I don't see why you jumped to that conclusion. What about that JSON requires a universal client? It seems trivial to implement a personal "Garage Automation Client" based on that JSON that doesn't have to deal with anything else.

I might have this 100% backwards, but I've always thought the application state part of HATEOAS is entirely in the client. Does the server know anything about application state other than maybe implicitly through resource state?

  • The server tells the client about the state through the hypertext documents it sends it. The client then transitions to a new state by performing an action described in that document. Hence: Hypertext/Hypermedia as the engine of application state (HATEOAS).

    I'm still not grasping why you think the API above needs some kind of universal client though. You can implement a very simple client for that extremely quickly. All you need to do is loop over the actions and render a button for each one using the provided label.

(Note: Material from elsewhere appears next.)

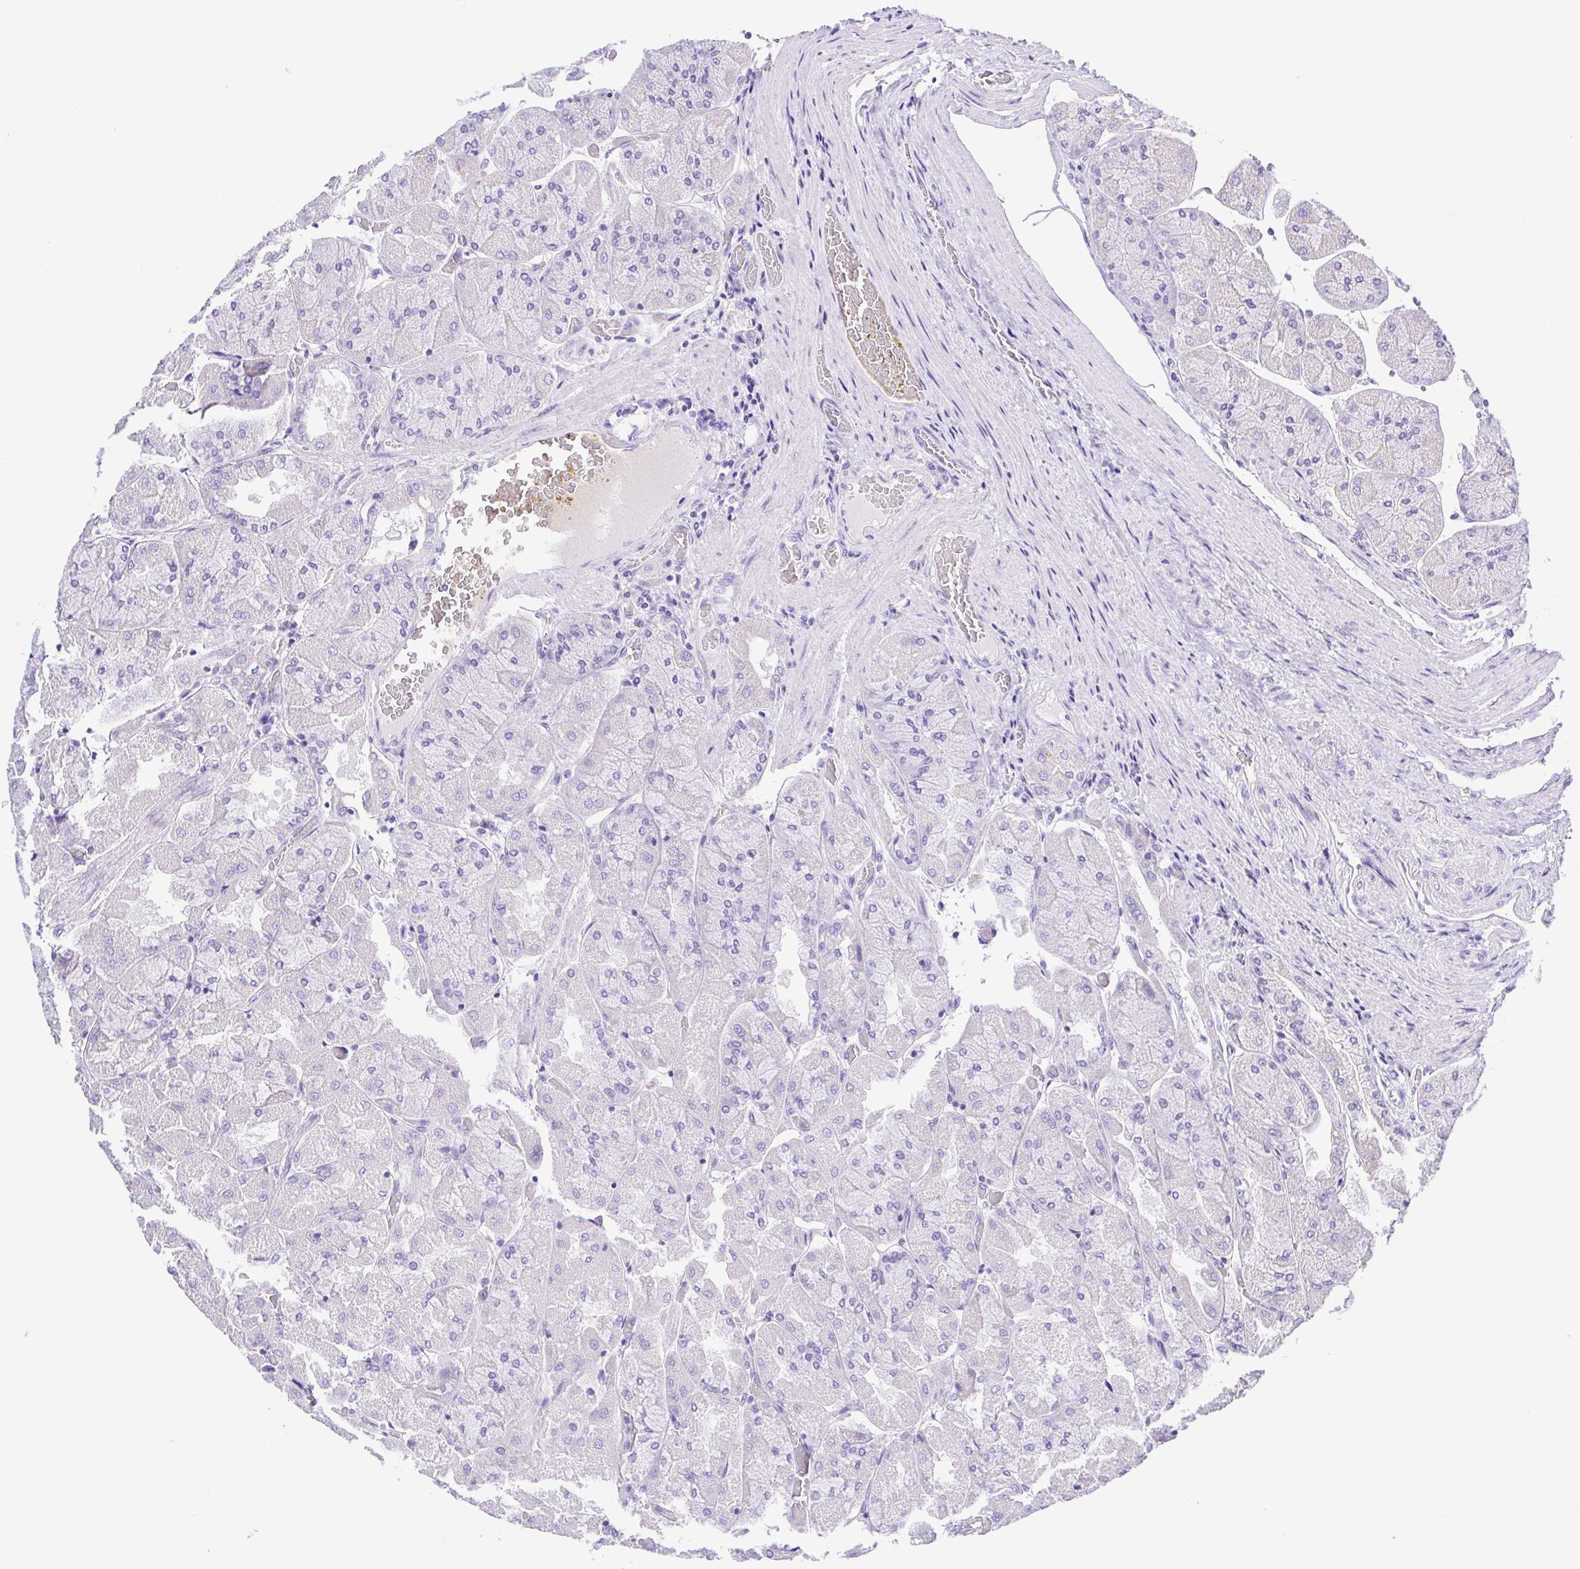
{"staining": {"intensity": "negative", "quantity": "none", "location": "none"}, "tissue": "stomach", "cell_type": "Glandular cells", "image_type": "normal", "snomed": [{"axis": "morphology", "description": "Normal tissue, NOS"}, {"axis": "topography", "description": "Stomach"}], "caption": "Immunohistochemistry (IHC) image of unremarkable stomach stained for a protein (brown), which reveals no positivity in glandular cells.", "gene": "CD72", "patient": {"sex": "female", "age": 61}}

Then when the button is clicked/tapped, you perform the action described and the response will be the next state.

    • I'm not saying it needs a universal client, just that it's the only real reason I can think of for including all of that.

      For example, say we are writing a client to do something with Fitbit data. Step one wouldn't be to send a GET to the root to find out what actions are possible, would it? We might find out they have APIs for tracking vehicle mileage but I don't want that in my client - I just want to graph the hours I've been sleeping. So I'm going to Fitbit ahead of time knowing what I want to do.

      If you were going to craft a client UI based entirely off the server responses, you are going to recreate the Gopher experience, and nobody wants that.